Press and Sun-Bulletin Binghamton, New York Sunday, August 27, 1972 - Page 3
Your Move -- Watch a Zugzwang
By William L. Ryan, AP Special Correspondent
Washington and Moscow have stopped glaring at one another, but the East-West cold war goes on in microcosm across an Italian marble chessboard in Iceland. And if you don't know “fingerfehler” from “fianchetto,” how are you going to understand it?
The match of the century for the world championship has had about everything from a cliffhanger beginning to a touch of cloak and dagger, what with Russian charges of sinister American shenanigans.
What Ely Culbertson did to popularize contract bridge 40 years ago, what Arnold Palmer did for gold in terms of big-money purses, Bobby Fischer is doing for chess with his flair for making bizarre headlines.
Suddenly what once was the exotic pastime of the intellectual elite has seized the imagination of the man-in-the-street in America and around the world. People who once wouldn't have dreamed of doing so hunch over boards and try to follow the mysteries of the struggle in Reykjavik between the American challenger, Fischer, and the world champion, Russia's Boris Spassky.
Not long ago the winner of a world chess championship went away with a $2,500 purse.
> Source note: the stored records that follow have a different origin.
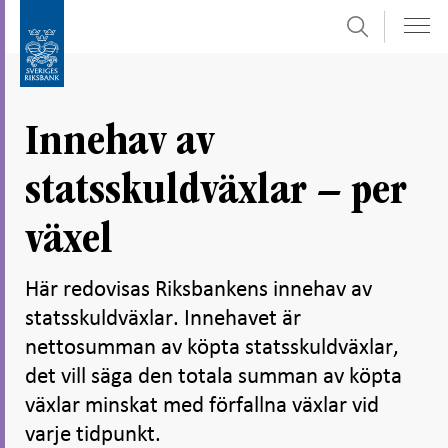
Sök
Gå
Gå
direkt
till
till
navigation
innehåll
för
Innehav av
undersidor
statsskuldväxlar – per
växel
Här redovisas Riksbankens innehav av
statsskuldväxlar. Innehavet är
nettosumman av köpta statsskuldväxlar,
det vill säga den totala summan av köpta
växlar minskat med förfallna växlar vid
varje tidpunkt.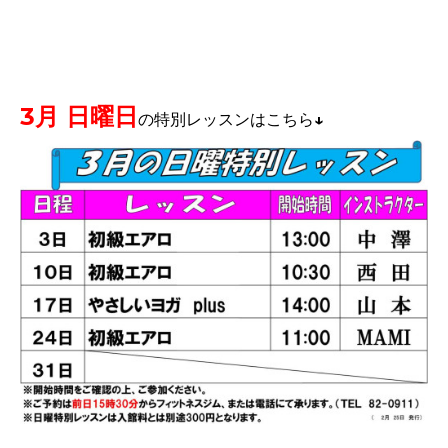
3月 日曜日
の特別レッスンはこちら↓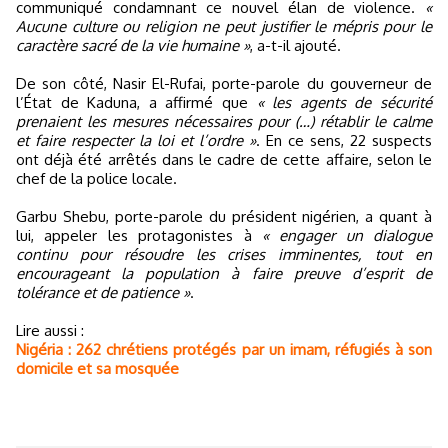
communiqué condamnant ce nouvel élan de violence.
«
Aucune culture ou religion ne peut justifier le mépris pour le
caractère sacré de la vie humaine »
, a-t-il ajouté.
De son côté, Nasir El-Rufai, porte-parole du gouverneur de
l’État de Kaduna, a affirmé que
« les agents de sécurité
prenaient les mesures nécessaires pour (…) rétablir le calme
et faire respecter la loi et l’ordre »
. En ce sens, 22 suspects
ont déjà été arrêtés dans le cadre de cette affaire, selon le
chef de la police locale.
Garbu Shebu, porte-parole du président nigérien, a quant à
lui, appeler les protagonistes à
« engager un dialogue
continu pour résoudre les crises imminentes, tout en
encourageant la population à faire preuve d’esprit de
tolérance et de patience »
.
Lire aussi :
Nigéria : 262 chrétiens protégés par un imam, réfugiés à son
domicile et sa mosquée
Now the two contestants will share a $300,000 pot. For Fischer, at least, it's only the beginning. Books about his games can be expected to go like hotcakes, and there will be other fringe benefits.
Chess has been perplexing people for some eight centuries.
The Russians call it shakhmat, or checkmate. And that's the essence of the game—it means the king can't move without being captured, so the jig is up.
The rules for this hobby of eggheads, once called “the royal game,” are both old and relatively new. These days FIDE, French initials for International Chess Federation, supervises the game around the world. FIDE organized the first world championship in London in 1927.
The common checkerboard will do for chess. The board is considered to have eight horizontal “ranks” and eight vertical “files”. Masters refer to the rank of squares by letters “a” through “h” and the file squares by numbers 1 through 8, but ordinary mortals had better forget that and stick to designation by the pieces that command each file.
Once the neophyte masters the moves of the individual pieces, a new world opens up to him. The fascination is in the game's virtually infinite variety of possible moves and combinations of moves and in the military-like strategy and tactics.
From puzzled tyros these days, questions pour into newspaper offices. Some examples:
Q. If White, with first move, has the advantage, who decides which is White?
A. Lots are drawn for the first game. Thereafter, White is alternated.
Q. Fischer and Spassky have seconds. Can they help either player?
A. Only after adjournment. Once the players are at the board, they are on their own.
They can consult all they want on the next moves after adjournment.
Q. Analysts said Fischer erred by taking a “poisoned pawn.” What's that?
A. In essence, a baited trap.
Q. What about touching or picking up pieces?
A. When a piece is askew you can fix it but you must announce your intention. It's good form to do it in French, “j'adoube,” meaning “I adjust.” If a player puts a hand on a piece, he must move it unless he's announced adjusting. A move is complete when the piece goes to another square and the hand is removed.
Q. Now that we've been through this drill, what about “fingerfehler” and “fianchetto,” as mentioned above?
A. If you accidentally knock over a piece, that's a “fingerfehler,” a slip of the finger, but it's good form to say it in German. “Fianchetto” is Italian. It means your bishop is placed in Kt-2 to command the whole diagonal file. But if you get too much of this as a beginner, you'll wind up in a “zugzwang.”
Q. What in blazes is a “zugzwang?”
A. In plain chess language, it means “you're in a jam, bub.”